• TASK DETAILS: Copy out the listing below word for word, leaving out the pictures.

** Opening MATERIAL FOR THE TASK block **

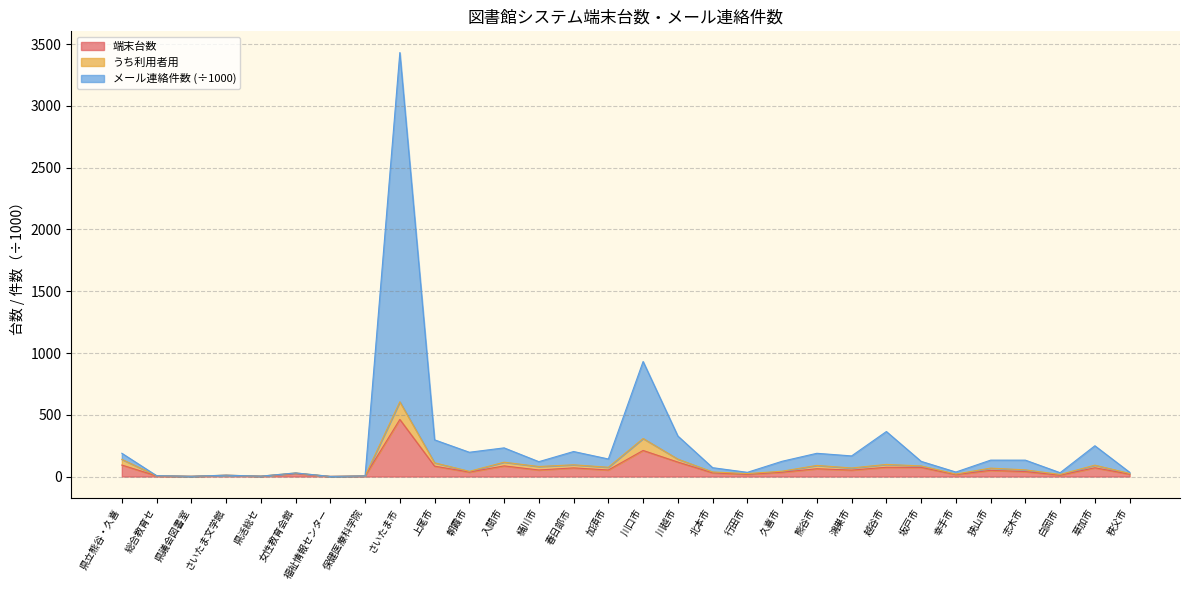

True or false: メール連絡件数 and うち利用者用 intersect in this chart.

False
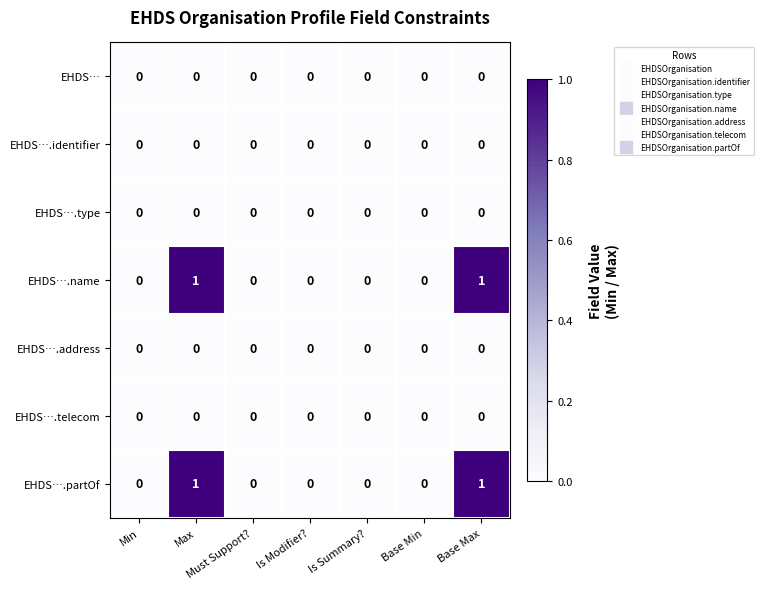

The EHDS….telecom series shows 0 at Base Min. True or false?

True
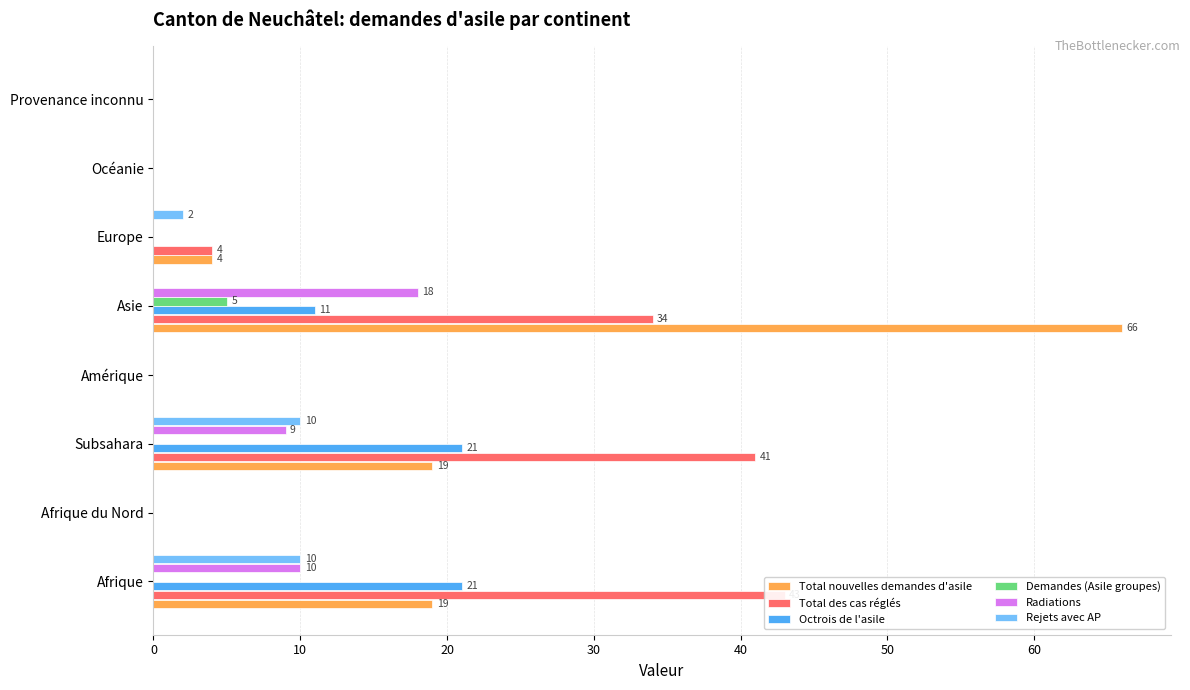

What are all the series names shown in the legend?

Total nouvelles demandes d'asile, Total des cas réglés, Octrois de l'asile, Demandes (Asile groupes), Radiations, Rejets avec AP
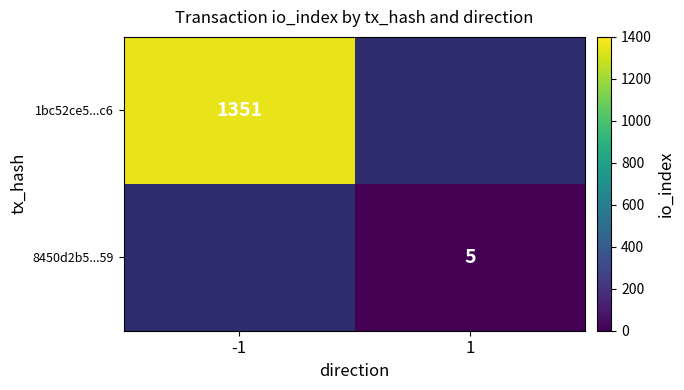

The 8450d2b5...59 series shows 1 at 1. True or false?

False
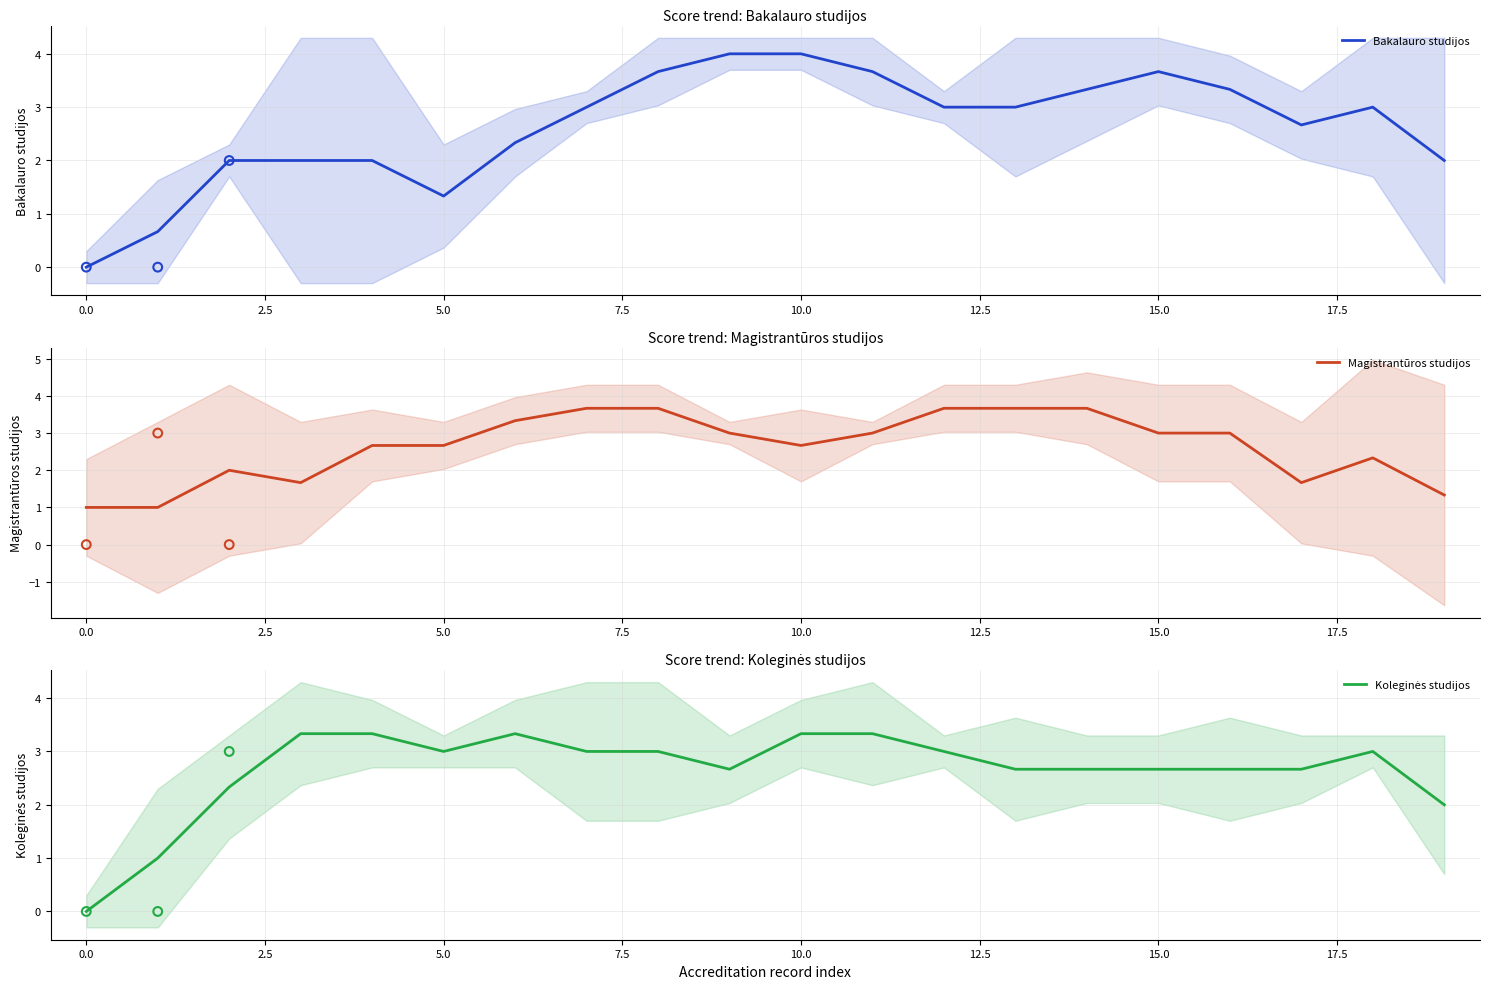

Is the value of Magistrantūros studijos at 12 greater than the value of Bakalauro studijos at 10?

No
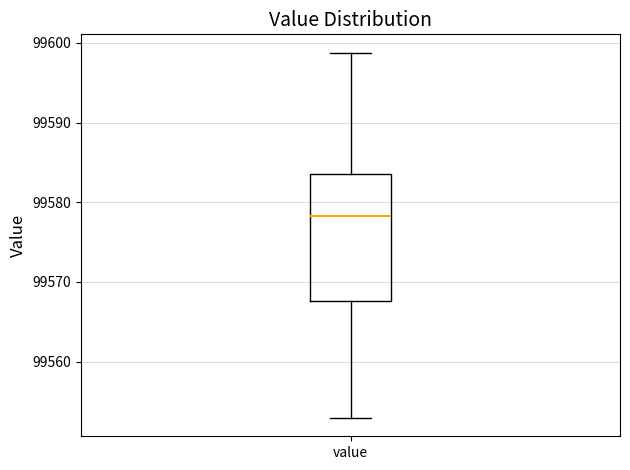

Where does the lower whisker of the box for value end on the y-axis? The values are not printed on the chart, so give them approximately, as read against the axis.

99553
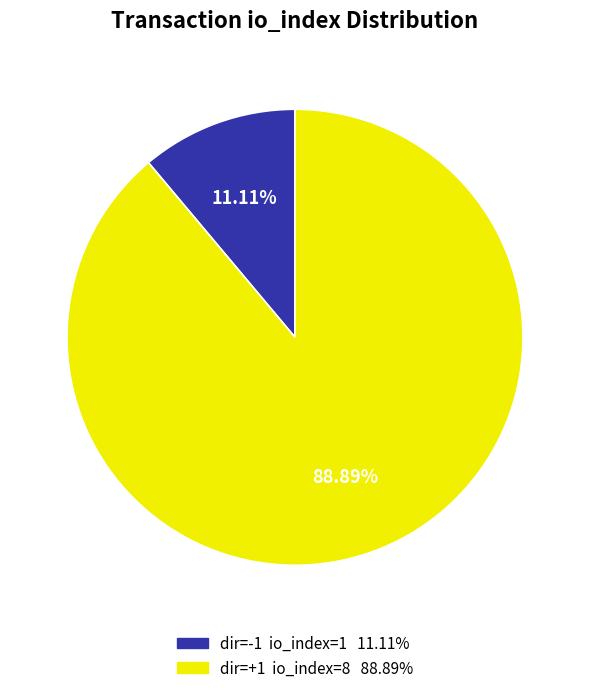

Is there any slice that represents more than half of the pie?

Yes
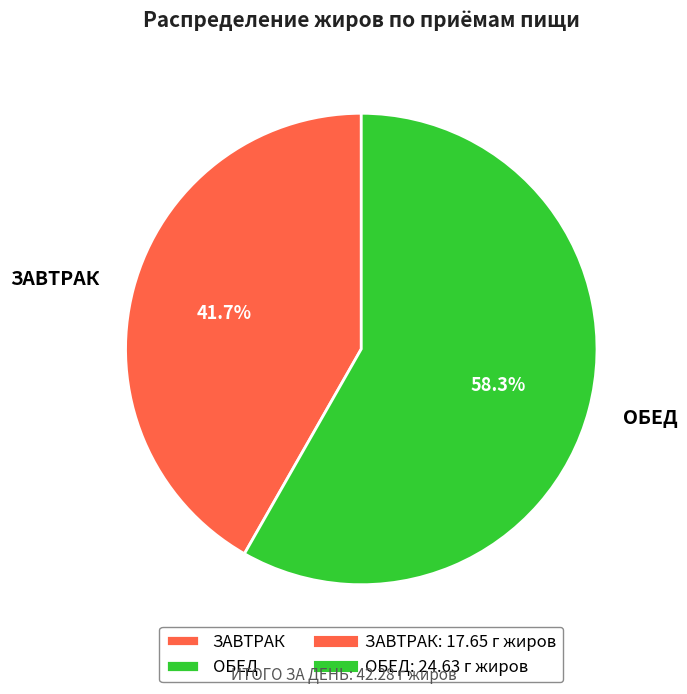

How many slices are in this pie chart?

2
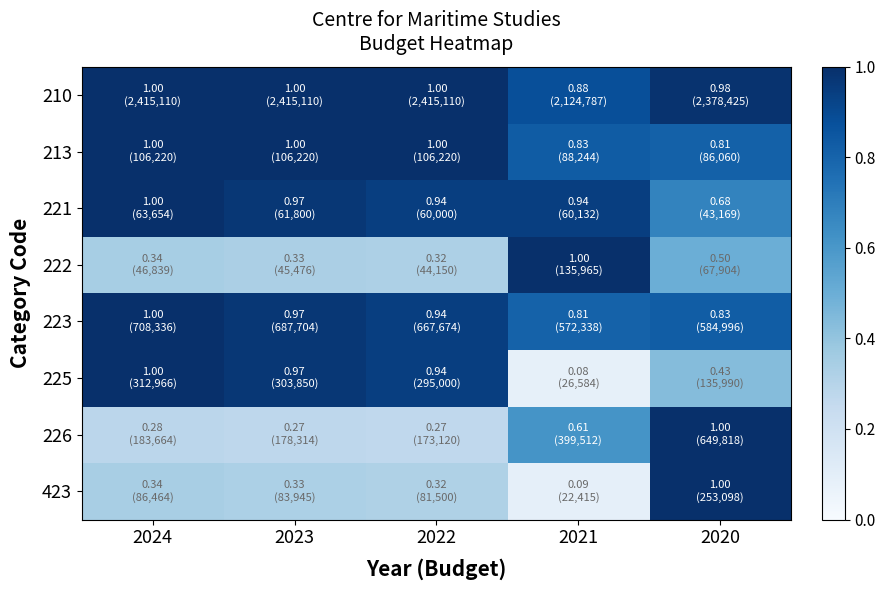

Which series changed the most between 2022 and 2020?

226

** Closing MATERIAL FOR THE TASK block **

• PROBLEM SOLUTION:
True or false: メール連絡件数 and うち利用者用 intersect in this chart.

False

The EHDS….telecom series shows 0 at Base Min. True or false?

True

What are all the series names shown in the legend?

Total nouvelles demandes d'asile, Total des cas réglés, Octrois de l'asile, Demandes (Asile groupes), Radiations, Rejets avec AP

The 8450d2b5...59 series shows 1 at 1. True or false?

False

Is the value of Magistrantūros studijos at 12 greater than the value of Bakalauro studijos at 10?

No

Where does the lower whisker of the box for value end on the y-axis? The values are not printed on the chart, so give them approximately, as read against the axis.

99553

Is there any slice that represents more than half of the pie?

Yes

How many slices are in this pie chart?

2

Which series changed the most between 2022 and 2020?

226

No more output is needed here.